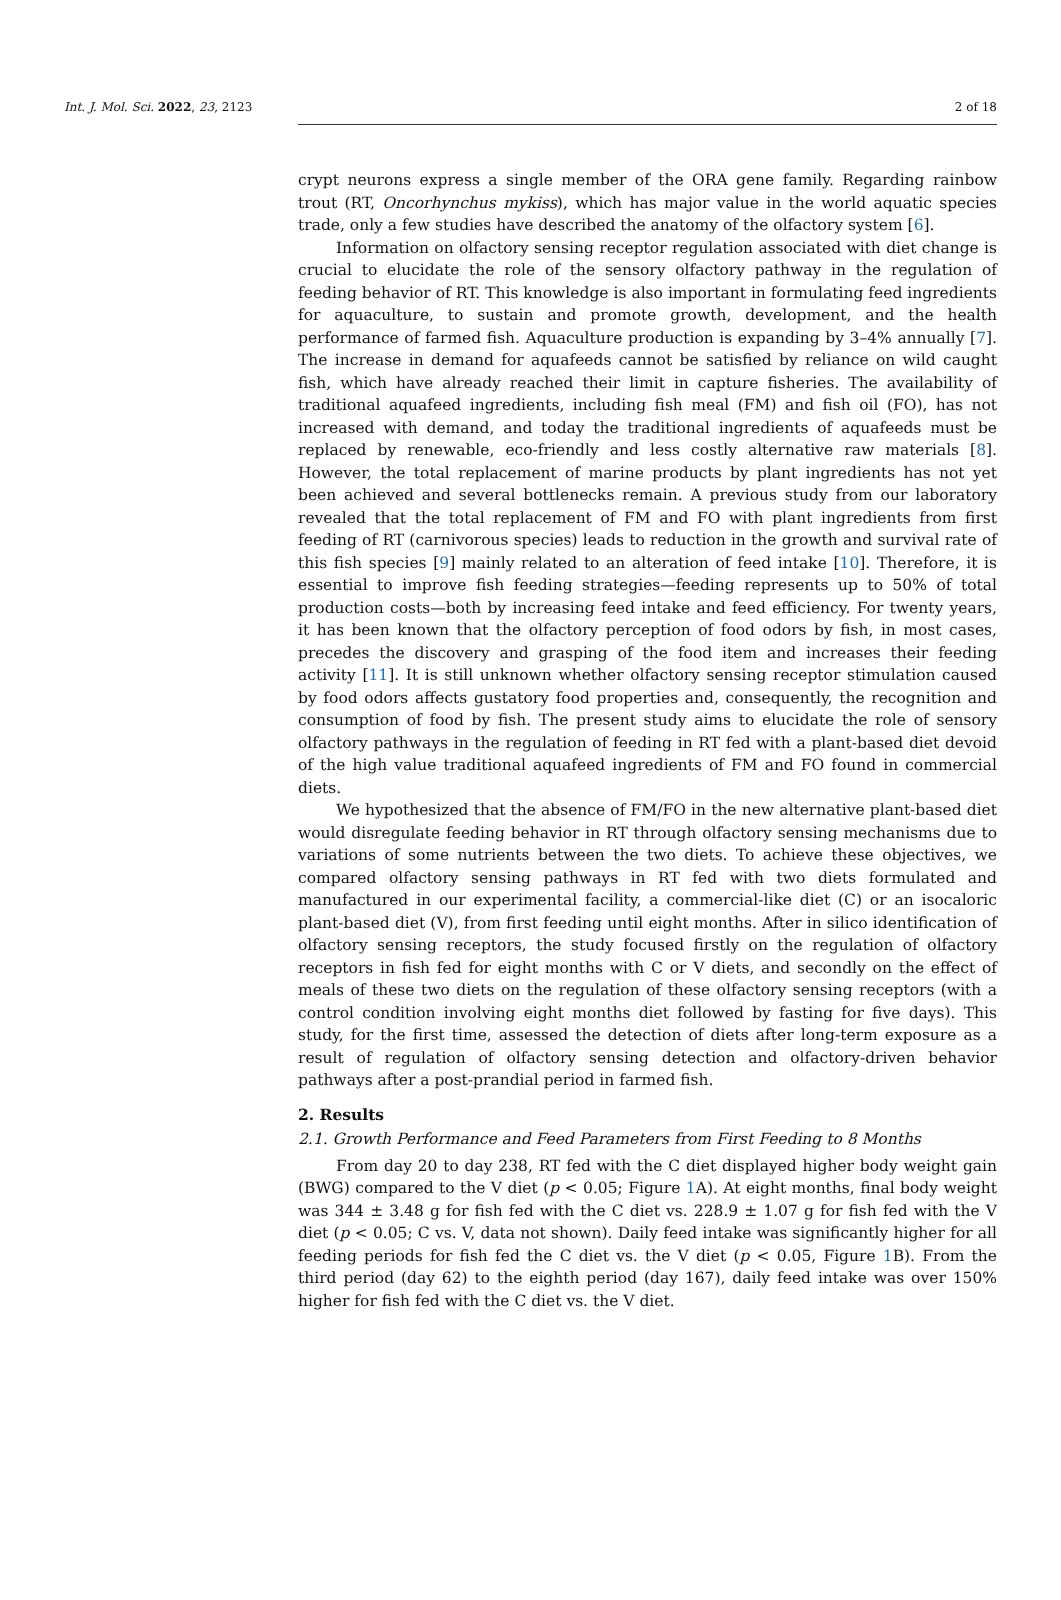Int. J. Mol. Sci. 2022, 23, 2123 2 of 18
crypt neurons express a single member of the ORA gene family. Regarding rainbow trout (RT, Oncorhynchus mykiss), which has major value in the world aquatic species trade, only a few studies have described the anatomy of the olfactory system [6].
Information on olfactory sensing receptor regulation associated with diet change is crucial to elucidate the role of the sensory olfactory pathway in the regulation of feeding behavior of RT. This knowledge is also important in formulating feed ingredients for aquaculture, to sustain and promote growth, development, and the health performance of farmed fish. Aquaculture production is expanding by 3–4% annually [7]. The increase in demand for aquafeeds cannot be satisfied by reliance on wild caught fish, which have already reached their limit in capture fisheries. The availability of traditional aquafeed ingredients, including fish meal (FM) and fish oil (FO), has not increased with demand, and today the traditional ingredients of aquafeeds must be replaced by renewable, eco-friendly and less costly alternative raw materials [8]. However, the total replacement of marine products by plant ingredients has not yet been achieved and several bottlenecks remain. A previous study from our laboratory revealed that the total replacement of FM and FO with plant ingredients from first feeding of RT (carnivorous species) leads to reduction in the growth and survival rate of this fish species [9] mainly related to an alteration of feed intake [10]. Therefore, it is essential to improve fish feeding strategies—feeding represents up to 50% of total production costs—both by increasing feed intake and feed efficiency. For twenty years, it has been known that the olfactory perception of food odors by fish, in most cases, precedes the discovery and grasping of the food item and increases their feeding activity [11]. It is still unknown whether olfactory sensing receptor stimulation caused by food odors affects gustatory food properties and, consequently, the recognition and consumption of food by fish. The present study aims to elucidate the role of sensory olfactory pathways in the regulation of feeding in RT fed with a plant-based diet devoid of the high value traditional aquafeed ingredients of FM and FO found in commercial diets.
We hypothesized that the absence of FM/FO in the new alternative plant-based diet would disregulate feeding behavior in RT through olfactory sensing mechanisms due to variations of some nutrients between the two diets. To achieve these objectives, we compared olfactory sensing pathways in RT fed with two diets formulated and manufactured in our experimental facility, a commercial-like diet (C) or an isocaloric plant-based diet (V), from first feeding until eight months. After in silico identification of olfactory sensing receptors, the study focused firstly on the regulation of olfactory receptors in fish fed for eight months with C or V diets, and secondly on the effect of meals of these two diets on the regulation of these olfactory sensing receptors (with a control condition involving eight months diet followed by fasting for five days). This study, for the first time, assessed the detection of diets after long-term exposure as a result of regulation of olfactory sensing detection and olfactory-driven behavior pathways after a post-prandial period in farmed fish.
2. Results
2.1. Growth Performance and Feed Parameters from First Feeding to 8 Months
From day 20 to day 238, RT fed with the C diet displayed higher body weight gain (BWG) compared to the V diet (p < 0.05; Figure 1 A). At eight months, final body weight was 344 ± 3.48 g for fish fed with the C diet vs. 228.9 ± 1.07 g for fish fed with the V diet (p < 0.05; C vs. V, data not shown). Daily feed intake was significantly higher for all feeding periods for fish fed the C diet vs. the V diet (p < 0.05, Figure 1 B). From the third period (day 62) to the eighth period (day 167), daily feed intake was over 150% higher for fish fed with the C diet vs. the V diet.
++++++++
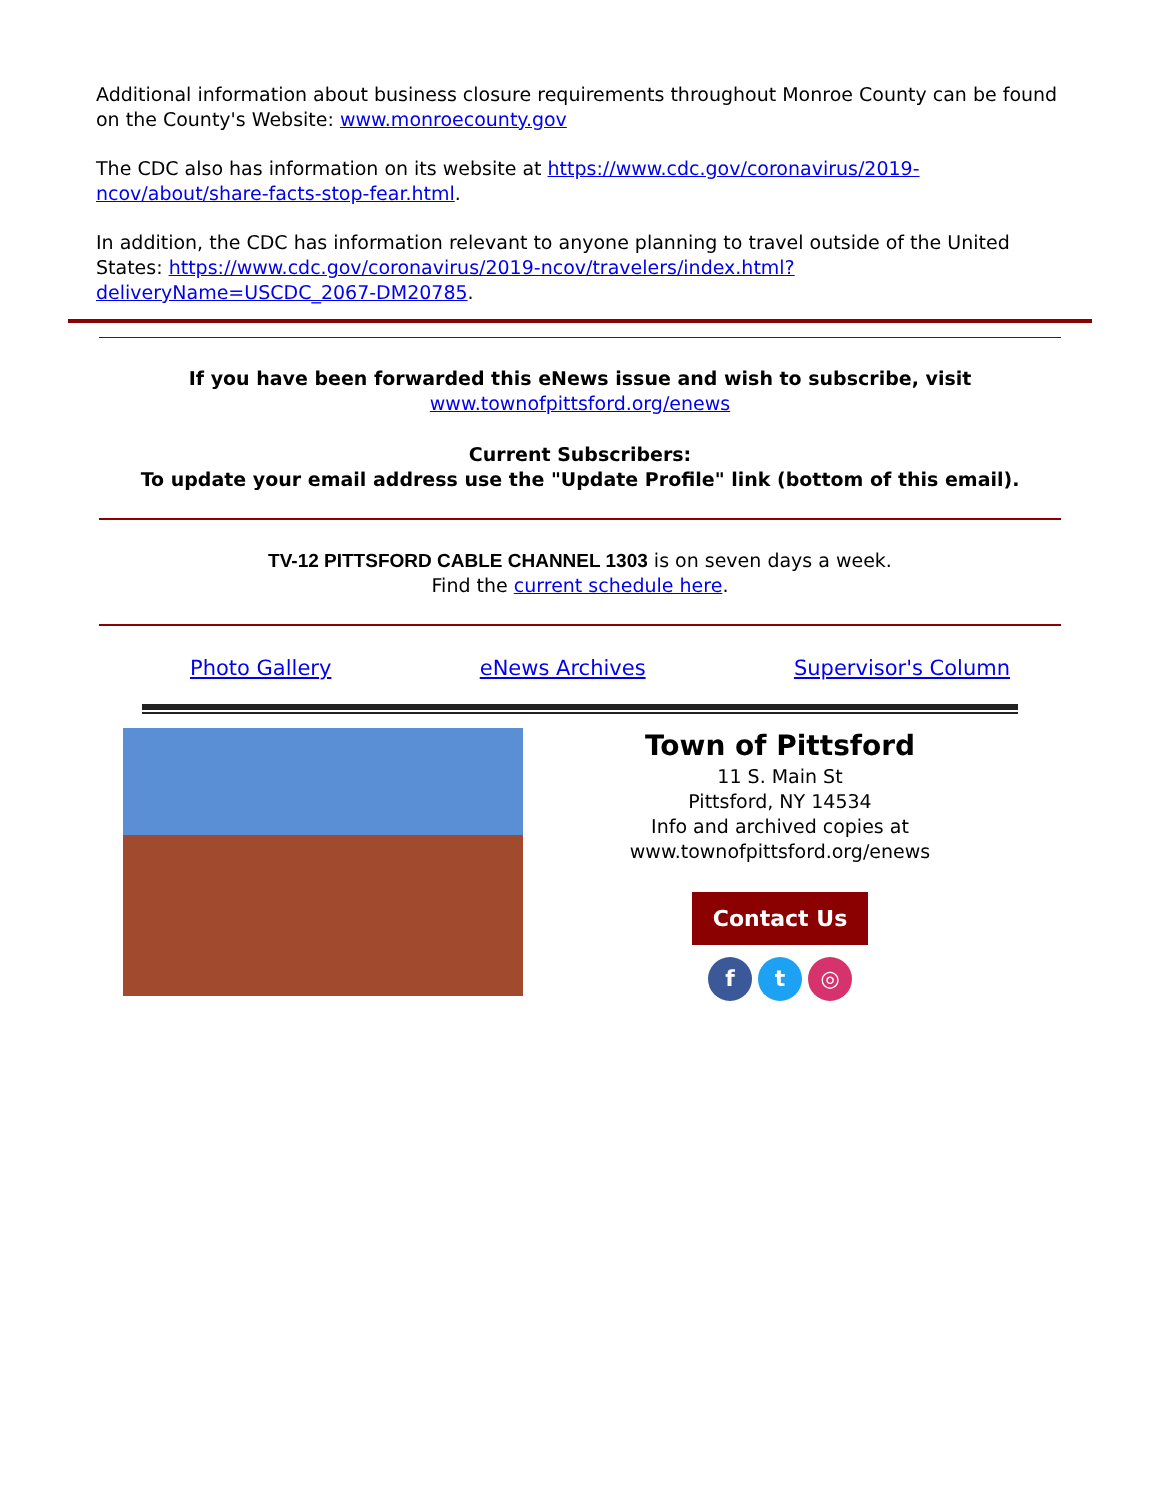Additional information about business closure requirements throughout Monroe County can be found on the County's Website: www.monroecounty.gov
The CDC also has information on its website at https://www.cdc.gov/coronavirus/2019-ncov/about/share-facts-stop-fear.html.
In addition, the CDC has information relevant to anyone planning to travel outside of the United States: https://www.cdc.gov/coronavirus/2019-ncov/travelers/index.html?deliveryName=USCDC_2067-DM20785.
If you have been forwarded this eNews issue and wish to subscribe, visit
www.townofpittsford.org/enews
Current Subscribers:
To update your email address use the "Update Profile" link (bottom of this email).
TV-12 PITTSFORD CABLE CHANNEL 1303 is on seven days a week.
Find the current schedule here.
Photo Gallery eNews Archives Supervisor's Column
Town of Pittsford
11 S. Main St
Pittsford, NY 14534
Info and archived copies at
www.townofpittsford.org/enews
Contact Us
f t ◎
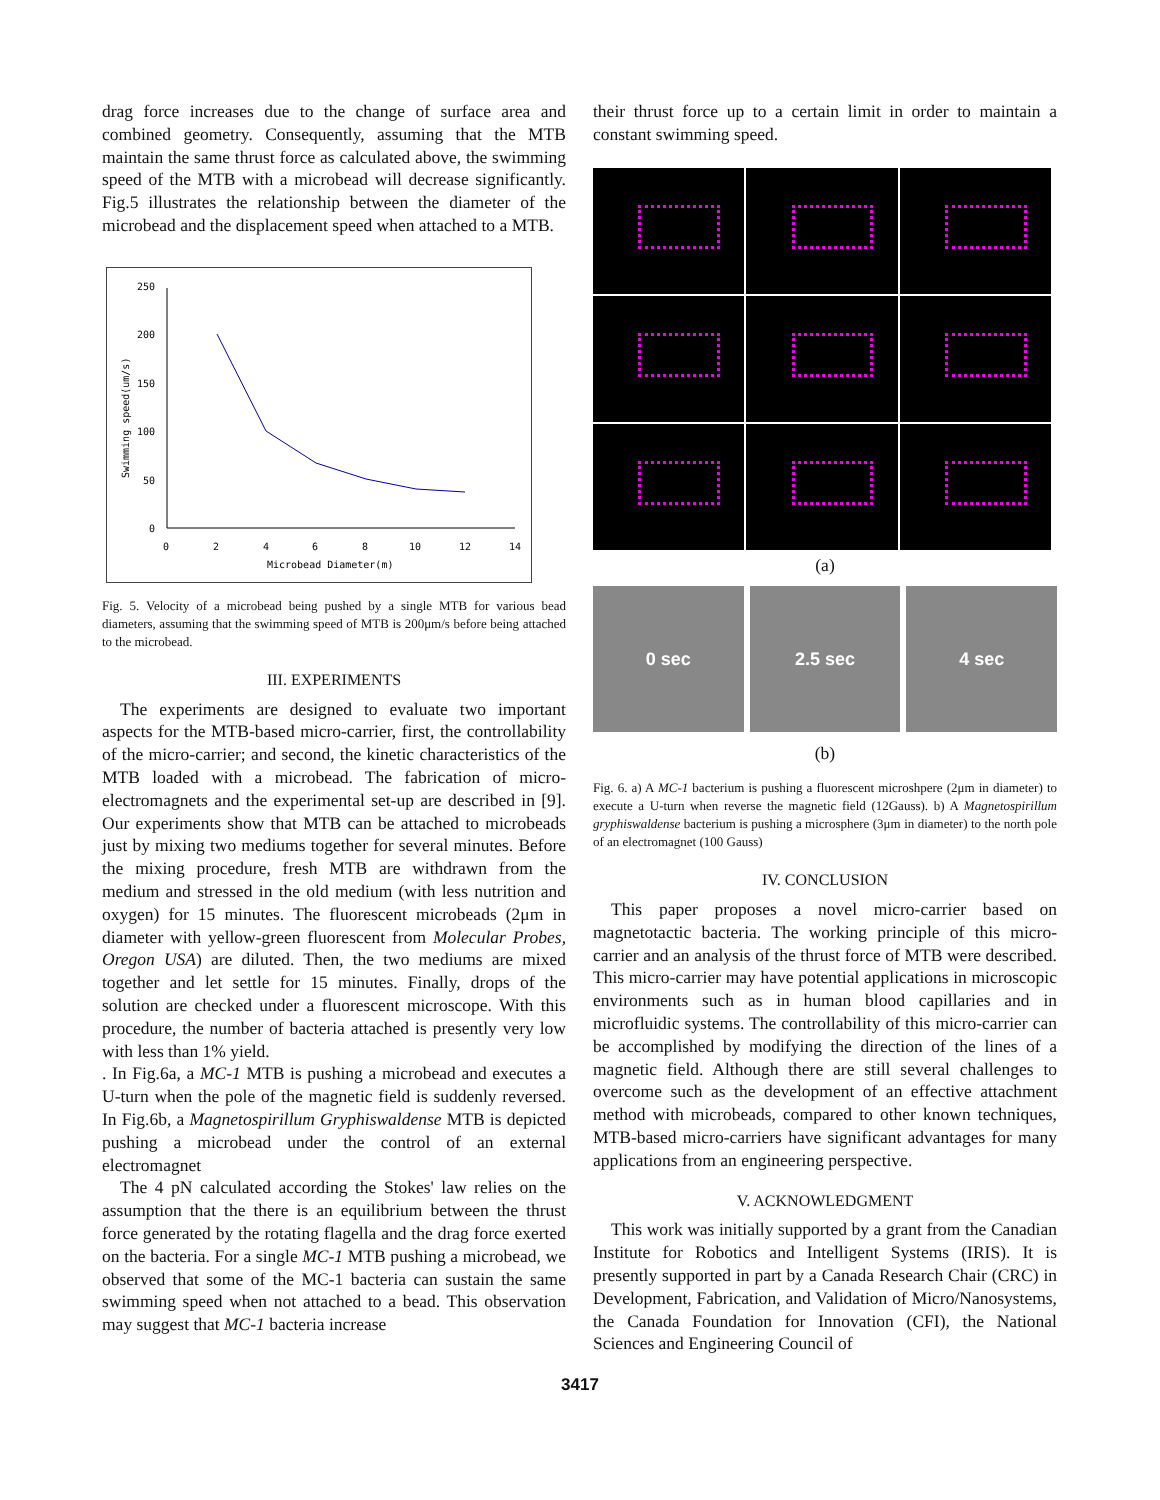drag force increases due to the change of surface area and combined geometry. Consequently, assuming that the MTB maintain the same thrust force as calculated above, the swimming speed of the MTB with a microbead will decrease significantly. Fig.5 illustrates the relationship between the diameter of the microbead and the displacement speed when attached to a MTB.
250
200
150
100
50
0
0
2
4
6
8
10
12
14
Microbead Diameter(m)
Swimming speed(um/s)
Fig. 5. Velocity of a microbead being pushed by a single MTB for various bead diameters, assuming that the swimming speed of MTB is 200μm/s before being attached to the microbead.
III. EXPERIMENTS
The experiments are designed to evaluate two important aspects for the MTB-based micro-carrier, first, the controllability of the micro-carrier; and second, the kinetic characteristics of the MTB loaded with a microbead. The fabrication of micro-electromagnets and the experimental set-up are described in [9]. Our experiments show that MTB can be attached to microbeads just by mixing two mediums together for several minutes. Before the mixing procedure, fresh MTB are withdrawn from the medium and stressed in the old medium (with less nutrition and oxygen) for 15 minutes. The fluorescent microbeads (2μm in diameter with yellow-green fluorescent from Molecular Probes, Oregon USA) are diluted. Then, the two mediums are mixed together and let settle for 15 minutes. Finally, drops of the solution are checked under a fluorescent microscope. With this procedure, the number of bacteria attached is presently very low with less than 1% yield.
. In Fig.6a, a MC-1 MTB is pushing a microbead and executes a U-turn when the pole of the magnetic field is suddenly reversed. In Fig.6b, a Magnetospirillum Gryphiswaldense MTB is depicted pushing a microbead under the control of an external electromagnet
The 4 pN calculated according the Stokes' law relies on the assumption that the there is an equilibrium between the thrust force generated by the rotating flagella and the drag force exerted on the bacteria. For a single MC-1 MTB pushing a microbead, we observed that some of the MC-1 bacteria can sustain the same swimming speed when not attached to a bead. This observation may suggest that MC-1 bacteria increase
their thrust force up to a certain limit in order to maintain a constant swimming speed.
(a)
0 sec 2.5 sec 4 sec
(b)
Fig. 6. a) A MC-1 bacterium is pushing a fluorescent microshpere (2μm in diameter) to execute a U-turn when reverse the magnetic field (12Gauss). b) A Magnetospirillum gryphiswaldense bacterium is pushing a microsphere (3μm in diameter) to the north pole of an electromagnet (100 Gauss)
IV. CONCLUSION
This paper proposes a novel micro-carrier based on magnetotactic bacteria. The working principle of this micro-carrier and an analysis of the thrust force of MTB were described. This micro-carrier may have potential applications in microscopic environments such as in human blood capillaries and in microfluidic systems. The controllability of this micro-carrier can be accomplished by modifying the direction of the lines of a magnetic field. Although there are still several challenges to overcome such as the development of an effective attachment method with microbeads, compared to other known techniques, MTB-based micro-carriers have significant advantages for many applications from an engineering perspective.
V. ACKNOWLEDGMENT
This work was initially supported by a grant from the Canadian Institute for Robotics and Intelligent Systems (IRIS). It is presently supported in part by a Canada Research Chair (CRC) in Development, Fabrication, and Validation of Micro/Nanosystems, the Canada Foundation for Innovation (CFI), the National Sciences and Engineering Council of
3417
++++++++
◆ Exercise brief ◆
Set down, exactly as written above, each line from the one with "Int. J. Mol. Sci. 2022, 23, 2123 2 of 18" through the one with "crypt neurons express", and skip the pictures.

◆ Answer section ◆
Int. J. Mol. Sci. 2022, 23, 2123 2 of 18
crypt neurons express a single member of the ORA gene family. Regarding rainbow trout (RT, Oncorhynchus mykiss), which has major value in the world aquatic species trade, only a few studies have described the anatomy of the olfactory system [6].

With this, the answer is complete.